Two Brothers On The Genius Kidney-Sharing Scheme That Changed Their Lives Forever

'You put one in to take one out.'

When Sam Blackburn, 32, needed a second kidney transplant, his younger brother Josh, 26, jumped at the chance to help.

Unfortunately Sam, from Sheffield, was unable to receive an organ from Josh due to antibodies that had built up after his first transplant, which made it far more difficult to find a match.

Not wanting to give up hope, the pair enrolled on a kidney-sharing scheme which meant Josh donated his kidney to a stranger, enabling Sam to receive a matched kidney from someone else.

“You put one in to take one out,” Sam told HuffPost UK.

Sam after his operation. 
Sam after his operation. 

Sam was born with chronic kidney failure and had around 15 operations before he reached 18 months old, including the removal of his right kidney and removal of half of his left kidney.

He received a transplant from a deceased donor in April 2007, however by the start of 2015 his new kidney was failing and he was put back on peritoneal dialysis to help clean his blood.

According to the National Kidney Foundation, with this specific type of dialysis, the inside lining of the belly acts as a natural filter. Wastes are taken out by means of a cleansing fluid called dialysate, which is washed in and out of the stomach in cycles.

After discovering Sam would need yet another transplant, his two brothers and sister all offered to be live donors. But unfortunately none of them were matches due to a build up of antibodies in Sam’s system.

The 32-year-old was heartbroken that his siblings couldn’t help. But he never gave up hope.

Josh in hospital prior to having his kidney removed.
Josh in hospital prior to having his kidney removed.

When the family heard of the paired/pooled donation (PPD) scheme, things changed for the better. Josh was able to donate a kidney to a stranger, which meant his older brother would receive a matched kidney from someone else.

“I didn’t think twice about doing it that way,” Josh said.

With PPD donor-recipient pairs who are incompatible due to antibodies, blood group or are unable to donate directly to each other, are registered in a national scheme to achieve compatible transplants with other pairs.

When two pairs are involved it is called ‘paired’ donation, while more than two pairs is called ‘pooled’ donation. In Sam and Josh’s case, there were three pairs.

The scheme has been a huge success so far. Between April 2007 and the end of July 2017, 726 transplants took place thanks to PPD.

Sam and Josh spending time together in hospital after surgery.
Sam and Josh spending time together in hospital after surgery.

Sam and Josh’s operations took place at Northern General Hospital in Sheffield this summer.

A couple of days after surgery, Josh paid a visit to Sam’s hospital bed.

“He came to say hello and it was... You don’t quite comprehend how much someone has done for you until you see them after and [see that they’ve] put them self through so much pain,” Sam explained.

“I saw Josh immediately after his surgery and he didn’t look the best so to see him, kind of on his feet, a couple of days later was an amazing feeling.”

Josh said he felt pretty rough after donating his kidney (“I was really sick”) but at the same time, seeing his brother alive and well made it all worth it.

Sam’s kidney started functioning effectively straight away and since the operation the IT product sales specialist said he’s “never felt so good”.

“I am so grateful to my deceased donor and to Josh,” he said.
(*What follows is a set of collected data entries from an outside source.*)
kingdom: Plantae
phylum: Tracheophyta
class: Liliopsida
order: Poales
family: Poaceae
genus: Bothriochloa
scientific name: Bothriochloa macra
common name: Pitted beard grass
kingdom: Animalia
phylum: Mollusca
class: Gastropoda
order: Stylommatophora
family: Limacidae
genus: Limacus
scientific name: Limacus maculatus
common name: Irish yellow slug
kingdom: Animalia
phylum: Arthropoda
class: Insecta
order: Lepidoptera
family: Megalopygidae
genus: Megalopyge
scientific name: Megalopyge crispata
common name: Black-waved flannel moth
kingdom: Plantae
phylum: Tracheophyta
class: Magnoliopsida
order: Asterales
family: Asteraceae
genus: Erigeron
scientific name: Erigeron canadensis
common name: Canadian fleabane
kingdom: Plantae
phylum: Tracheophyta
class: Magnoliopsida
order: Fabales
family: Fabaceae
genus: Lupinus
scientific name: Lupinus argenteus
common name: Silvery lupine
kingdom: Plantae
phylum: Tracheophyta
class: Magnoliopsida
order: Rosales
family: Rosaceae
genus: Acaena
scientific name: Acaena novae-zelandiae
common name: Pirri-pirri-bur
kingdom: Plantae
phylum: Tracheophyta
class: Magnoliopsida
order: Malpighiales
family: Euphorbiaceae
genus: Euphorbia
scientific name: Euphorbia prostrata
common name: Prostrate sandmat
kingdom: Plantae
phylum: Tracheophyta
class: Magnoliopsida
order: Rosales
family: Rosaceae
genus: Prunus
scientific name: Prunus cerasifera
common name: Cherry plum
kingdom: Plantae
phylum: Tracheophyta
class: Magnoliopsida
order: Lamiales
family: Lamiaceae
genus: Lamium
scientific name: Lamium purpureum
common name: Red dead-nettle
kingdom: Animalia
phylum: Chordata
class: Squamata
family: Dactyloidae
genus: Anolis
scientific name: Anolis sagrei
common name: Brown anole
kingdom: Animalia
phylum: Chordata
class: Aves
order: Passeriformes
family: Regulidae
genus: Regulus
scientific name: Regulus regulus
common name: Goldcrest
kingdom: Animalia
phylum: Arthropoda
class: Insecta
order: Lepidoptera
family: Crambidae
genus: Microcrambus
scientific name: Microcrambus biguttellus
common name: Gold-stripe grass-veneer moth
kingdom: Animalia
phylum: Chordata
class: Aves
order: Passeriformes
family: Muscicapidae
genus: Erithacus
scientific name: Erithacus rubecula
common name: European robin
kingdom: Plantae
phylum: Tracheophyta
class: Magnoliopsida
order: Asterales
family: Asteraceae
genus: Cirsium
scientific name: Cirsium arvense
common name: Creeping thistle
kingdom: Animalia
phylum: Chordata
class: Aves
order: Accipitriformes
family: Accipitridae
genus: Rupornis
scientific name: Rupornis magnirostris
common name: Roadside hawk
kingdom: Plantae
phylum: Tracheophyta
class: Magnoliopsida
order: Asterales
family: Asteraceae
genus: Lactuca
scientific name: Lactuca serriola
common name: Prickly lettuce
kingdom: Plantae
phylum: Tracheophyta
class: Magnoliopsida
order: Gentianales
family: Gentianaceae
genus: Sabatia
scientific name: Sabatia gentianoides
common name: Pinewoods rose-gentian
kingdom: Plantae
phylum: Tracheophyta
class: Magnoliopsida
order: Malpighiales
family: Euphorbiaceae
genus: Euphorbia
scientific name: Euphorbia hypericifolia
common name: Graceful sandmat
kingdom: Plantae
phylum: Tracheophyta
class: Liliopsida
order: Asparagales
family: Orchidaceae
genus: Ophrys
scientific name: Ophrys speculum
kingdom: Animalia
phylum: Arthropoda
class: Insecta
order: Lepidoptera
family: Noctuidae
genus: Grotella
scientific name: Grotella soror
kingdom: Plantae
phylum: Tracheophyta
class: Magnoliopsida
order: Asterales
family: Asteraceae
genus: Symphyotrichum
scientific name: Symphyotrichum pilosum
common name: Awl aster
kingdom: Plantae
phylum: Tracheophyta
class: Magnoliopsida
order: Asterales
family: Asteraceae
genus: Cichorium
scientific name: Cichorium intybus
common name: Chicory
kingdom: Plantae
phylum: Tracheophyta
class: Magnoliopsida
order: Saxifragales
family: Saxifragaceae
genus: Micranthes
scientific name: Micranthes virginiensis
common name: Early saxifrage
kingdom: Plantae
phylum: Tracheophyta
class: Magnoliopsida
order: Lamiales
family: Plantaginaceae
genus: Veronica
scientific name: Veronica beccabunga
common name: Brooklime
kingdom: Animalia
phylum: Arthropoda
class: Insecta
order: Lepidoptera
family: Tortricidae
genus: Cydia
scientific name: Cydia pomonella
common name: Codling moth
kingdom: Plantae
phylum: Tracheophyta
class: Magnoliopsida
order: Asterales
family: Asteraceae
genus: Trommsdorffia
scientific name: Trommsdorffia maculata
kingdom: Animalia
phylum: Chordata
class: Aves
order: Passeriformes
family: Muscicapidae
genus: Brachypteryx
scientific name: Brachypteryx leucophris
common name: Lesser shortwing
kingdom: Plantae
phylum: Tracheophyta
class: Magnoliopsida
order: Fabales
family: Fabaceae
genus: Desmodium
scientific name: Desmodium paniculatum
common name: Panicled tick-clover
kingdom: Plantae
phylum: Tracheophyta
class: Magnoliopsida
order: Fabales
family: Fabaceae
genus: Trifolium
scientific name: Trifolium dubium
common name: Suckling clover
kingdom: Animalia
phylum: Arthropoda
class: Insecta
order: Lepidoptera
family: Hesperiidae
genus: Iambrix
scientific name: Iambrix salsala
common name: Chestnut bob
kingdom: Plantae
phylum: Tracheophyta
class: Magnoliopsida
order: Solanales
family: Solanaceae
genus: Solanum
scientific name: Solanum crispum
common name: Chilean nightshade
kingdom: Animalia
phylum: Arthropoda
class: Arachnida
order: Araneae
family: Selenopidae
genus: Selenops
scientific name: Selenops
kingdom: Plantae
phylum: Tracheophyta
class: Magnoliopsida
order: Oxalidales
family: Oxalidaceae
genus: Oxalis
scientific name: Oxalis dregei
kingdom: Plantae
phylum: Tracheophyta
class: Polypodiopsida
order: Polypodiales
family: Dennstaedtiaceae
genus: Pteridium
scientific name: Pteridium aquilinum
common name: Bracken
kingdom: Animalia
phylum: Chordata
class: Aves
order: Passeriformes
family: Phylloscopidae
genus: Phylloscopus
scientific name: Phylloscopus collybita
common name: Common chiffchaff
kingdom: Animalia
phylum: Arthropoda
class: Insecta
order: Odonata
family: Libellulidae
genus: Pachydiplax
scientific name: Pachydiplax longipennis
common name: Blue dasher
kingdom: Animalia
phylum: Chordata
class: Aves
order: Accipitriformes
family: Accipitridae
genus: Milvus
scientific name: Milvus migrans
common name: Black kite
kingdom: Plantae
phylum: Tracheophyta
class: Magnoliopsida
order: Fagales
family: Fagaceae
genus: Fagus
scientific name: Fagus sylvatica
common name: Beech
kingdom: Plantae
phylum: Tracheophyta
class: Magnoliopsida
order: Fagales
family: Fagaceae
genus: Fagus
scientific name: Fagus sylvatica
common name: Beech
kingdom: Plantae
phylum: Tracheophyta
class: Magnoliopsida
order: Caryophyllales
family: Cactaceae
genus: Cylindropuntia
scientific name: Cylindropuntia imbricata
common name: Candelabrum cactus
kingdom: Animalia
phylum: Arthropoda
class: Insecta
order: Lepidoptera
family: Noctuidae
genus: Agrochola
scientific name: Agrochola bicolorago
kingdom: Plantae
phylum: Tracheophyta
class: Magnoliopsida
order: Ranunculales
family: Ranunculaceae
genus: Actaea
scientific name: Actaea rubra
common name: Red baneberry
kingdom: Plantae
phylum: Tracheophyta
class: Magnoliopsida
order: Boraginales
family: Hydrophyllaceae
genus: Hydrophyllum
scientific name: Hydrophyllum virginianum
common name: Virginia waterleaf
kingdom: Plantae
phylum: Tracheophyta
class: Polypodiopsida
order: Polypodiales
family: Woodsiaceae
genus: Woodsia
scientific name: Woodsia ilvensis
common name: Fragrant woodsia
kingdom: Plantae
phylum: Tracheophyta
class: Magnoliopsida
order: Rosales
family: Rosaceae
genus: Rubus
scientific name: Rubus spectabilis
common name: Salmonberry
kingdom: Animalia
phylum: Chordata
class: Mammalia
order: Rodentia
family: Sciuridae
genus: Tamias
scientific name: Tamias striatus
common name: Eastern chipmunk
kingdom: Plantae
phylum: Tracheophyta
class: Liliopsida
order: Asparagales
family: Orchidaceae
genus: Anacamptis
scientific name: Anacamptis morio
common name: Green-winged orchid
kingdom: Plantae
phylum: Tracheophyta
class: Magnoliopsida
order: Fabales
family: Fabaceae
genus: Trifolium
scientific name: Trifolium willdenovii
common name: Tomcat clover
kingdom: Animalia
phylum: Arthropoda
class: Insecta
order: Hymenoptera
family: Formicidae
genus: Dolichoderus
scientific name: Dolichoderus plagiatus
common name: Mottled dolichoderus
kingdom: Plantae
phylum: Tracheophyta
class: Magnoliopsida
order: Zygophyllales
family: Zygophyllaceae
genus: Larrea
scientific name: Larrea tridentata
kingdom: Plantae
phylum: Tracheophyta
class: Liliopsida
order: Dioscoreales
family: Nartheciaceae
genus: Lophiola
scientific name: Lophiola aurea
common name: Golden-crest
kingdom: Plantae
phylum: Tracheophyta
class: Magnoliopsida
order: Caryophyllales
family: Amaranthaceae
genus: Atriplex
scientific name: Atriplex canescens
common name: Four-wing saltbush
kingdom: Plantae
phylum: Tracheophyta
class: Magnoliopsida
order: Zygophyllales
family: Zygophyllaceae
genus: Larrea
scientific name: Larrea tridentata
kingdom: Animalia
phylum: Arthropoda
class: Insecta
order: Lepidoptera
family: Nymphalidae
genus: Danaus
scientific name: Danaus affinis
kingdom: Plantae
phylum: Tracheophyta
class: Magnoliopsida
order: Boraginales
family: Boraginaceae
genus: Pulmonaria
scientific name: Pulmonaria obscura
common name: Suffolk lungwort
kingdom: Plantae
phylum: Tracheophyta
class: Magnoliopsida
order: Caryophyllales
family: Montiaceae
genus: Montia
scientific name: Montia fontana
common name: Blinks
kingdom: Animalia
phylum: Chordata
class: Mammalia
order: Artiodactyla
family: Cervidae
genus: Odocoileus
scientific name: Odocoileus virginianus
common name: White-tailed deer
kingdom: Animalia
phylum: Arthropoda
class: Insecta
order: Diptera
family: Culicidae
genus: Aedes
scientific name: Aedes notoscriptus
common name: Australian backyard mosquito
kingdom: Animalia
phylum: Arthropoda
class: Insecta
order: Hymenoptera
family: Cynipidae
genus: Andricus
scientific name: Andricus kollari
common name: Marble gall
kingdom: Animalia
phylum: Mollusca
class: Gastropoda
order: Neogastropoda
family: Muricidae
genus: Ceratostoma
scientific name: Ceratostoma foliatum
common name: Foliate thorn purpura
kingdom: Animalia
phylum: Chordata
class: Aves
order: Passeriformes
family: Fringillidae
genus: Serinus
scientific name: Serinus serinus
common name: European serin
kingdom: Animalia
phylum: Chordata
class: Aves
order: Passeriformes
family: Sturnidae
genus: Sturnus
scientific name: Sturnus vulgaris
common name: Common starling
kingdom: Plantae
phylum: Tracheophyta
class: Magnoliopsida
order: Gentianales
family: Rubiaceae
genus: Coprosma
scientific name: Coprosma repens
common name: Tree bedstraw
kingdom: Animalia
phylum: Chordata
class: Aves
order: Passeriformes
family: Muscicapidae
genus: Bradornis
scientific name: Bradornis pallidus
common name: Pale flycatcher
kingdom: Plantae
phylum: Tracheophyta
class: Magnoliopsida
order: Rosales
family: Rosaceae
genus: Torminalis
To coincide with Organ Donation Week (4-10 September), Sam wants to highlight the importance of not only signing up to donate organs, but also discussing those wishes with loved ones ahead of time.

“There are so many organs that come to transplantation and the family actually rejects them because they didn’t know the wishes of the person [the deceased family member],” he said.

“It’s so important that your closest family members know your actual wishes after death, or when you want to be an organ donor, to make sure they understand what you want to do with them.”